The experience hasn’t soured him on the waterfront. “I’m not waiting for the next Sandy,” he said. “I don’t think it’ll ever happen.”

Although much of the new housing is being bought by those who live nearby, some fear the development has gone too far.“There should have been a moratorium” on flood-zone building, said Steve Barrison, the president of the Bay Improvement Group in Sheepshead Bay, which proposes to reserve waterfront property for water-absorbent landscaping and other flood-diverting measures.

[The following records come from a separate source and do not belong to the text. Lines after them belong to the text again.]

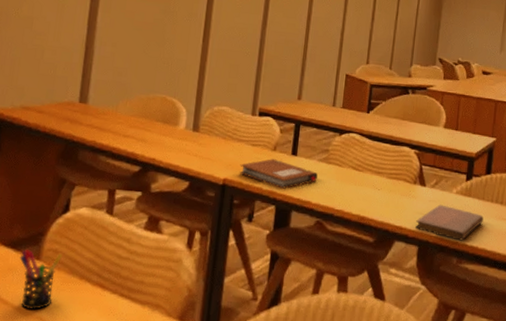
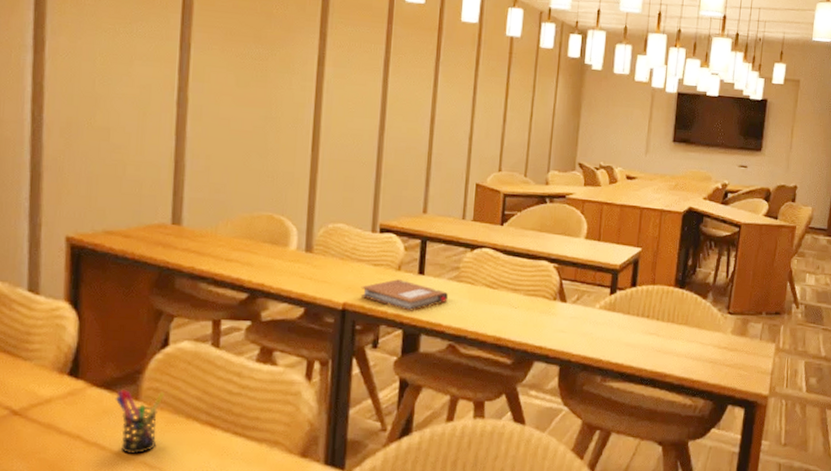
notebook: present [415,204,484,241] -> none [556,321,629,358]

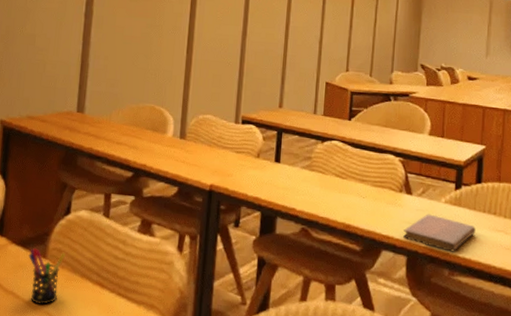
notebook: present [360,279,448,311] -> none [224,165,301,196]
notebook: none [556,321,629,358] -> present [403,214,476,252]

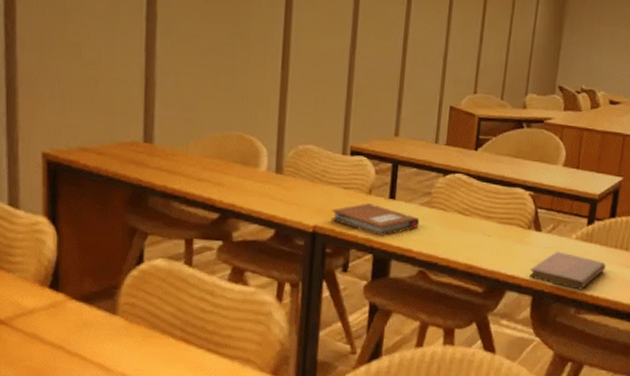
pen holder: present [28,248,65,305] -> none [93,304,140,367]
notebook: none [224,165,301,196] -> present [330,203,419,236]

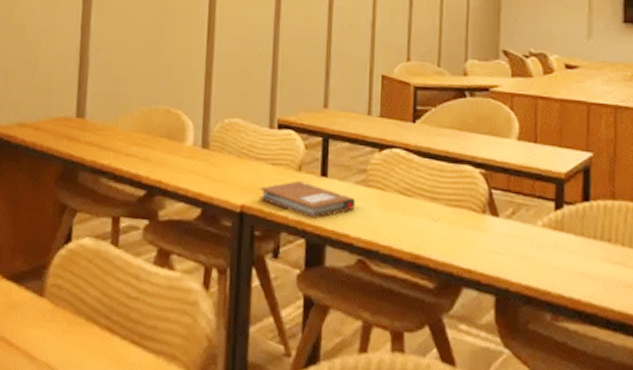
notebook: present [529,251,606,290] -> none [490,241,585,291]

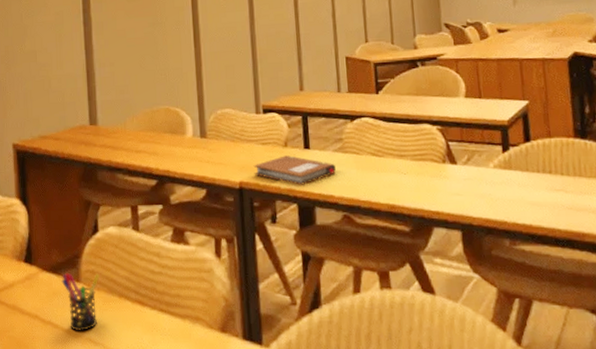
pen holder: none [22,284,67,355] -> present [61,273,99,332]

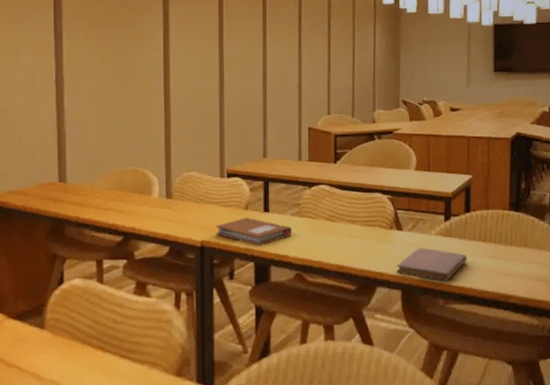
pen holder: present [61,273,99,332] -> none [26,321,63,375]
notebook: none [454,182,532,220] -> present [397,247,467,282]

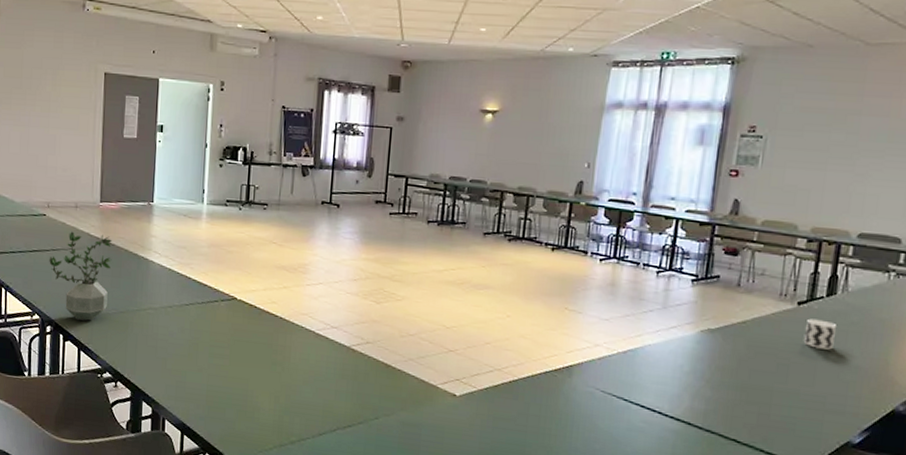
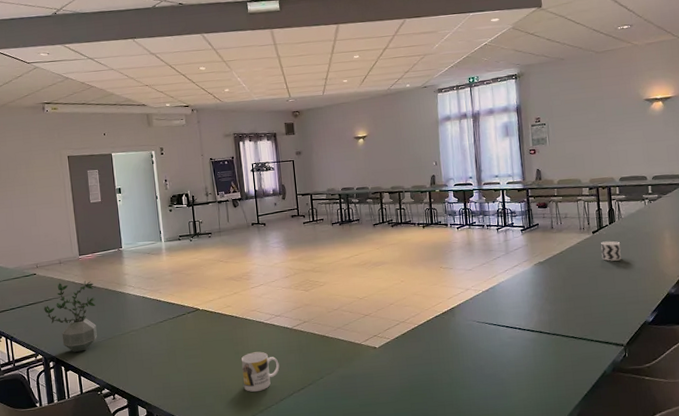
mug: none [275,366,326,417] -> present [241,351,280,392]

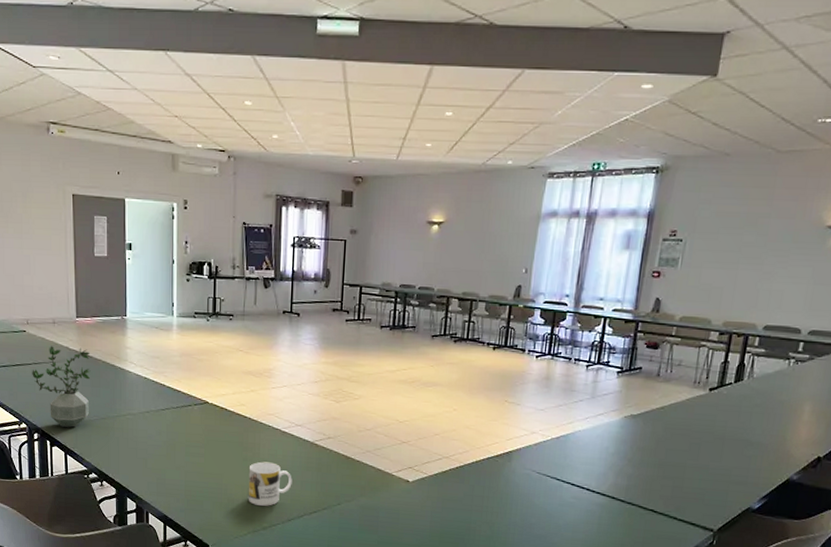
cup: present [601,241,621,261] -> none [713,402,743,429]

“You can’t go down a street without seeing a house getting knocked down and a big building going up,” said Tom Paolillo, 65, a lifelong resident of Sheepshead Bay, adding that it is making the neighborhood less affordable.

As new development raises property values, longtime residents face another obstacle: mounting insurance costs. The vast majority of homes in the neighborhood were built before stricter building regulations went into effect in recent years, said Elizabeth Malone, a program manager at Neighborhood Housing Services Brooklyn, a nonprofit housing organization. That means their flood risk is significantly higher than that of new buildings, and flood insurance, which is mandated for homeowners with a mortgage in high-risk zones, is poised to jump.

Since raising a house several feet above the flood plain is prohibitively expensive for many homeowners, they would be required to pay far higher insurance premiums once a revised FEMA map is approved, said Zachary Paganini, a student at the Graduate Center of the City University of New York who has studied the topic.

Because of federal subsidies and grandfathered status that are being phased out for these older homes, some owners’ rates could eventually rise from $400 a year to roughly $4,000, he said. Neighborhoods where flood insurance could balloon include lower-income areas, like Canarsie in Brooklyn, where many residents are already cost burdened.

“In effect, it’s gentrification by water,” said Jonathan J. Miller, a New York real estate appraiser, who noted that the burden of higher flood insurance could hasten the flight of longtime residents who can’t afford monthly costs.

Not all new development along the waterfront will be luxury apartments. On Coney Island, in a once blighted area near the boardwalk, a nine-story rental project that will house homeless veterans is under construction. “The whole block was vacant,” said Ralph Fasano, executive director of the Concern for Independent Living, which is developing the project with Georgica Green Ventures.

“Just securing a site where we could do a project this large was very appealing,” he said, and the landowner was patient in allowing them to finance the project.

Out of 135 apartments, 82 will be allotted to homeless veterans, while the rest will be reserved for renters making up to 60 percent of the area’s median income; a single applicant would need to make up to $43,860 a year to qualify, while a family of four would need to make no more than $62,580.

Building in a high-risk flood zone did, however, mean higher costs. The project’s investors stipulated that the project must pay for $5 million additional coverage beyond the standard $500,000 flood insurance coverage, Mr. Fasano said. And the building will be elevated three feet above the sidewalk.

That market-rate apartments are going up around the project is encouraging, he said, and a boon to his prospective tenants. Above all, though, they will be able to appreciate the water view.

“It’s kind of a healing environment,” he said. “To be able to walk on the beach a block away.”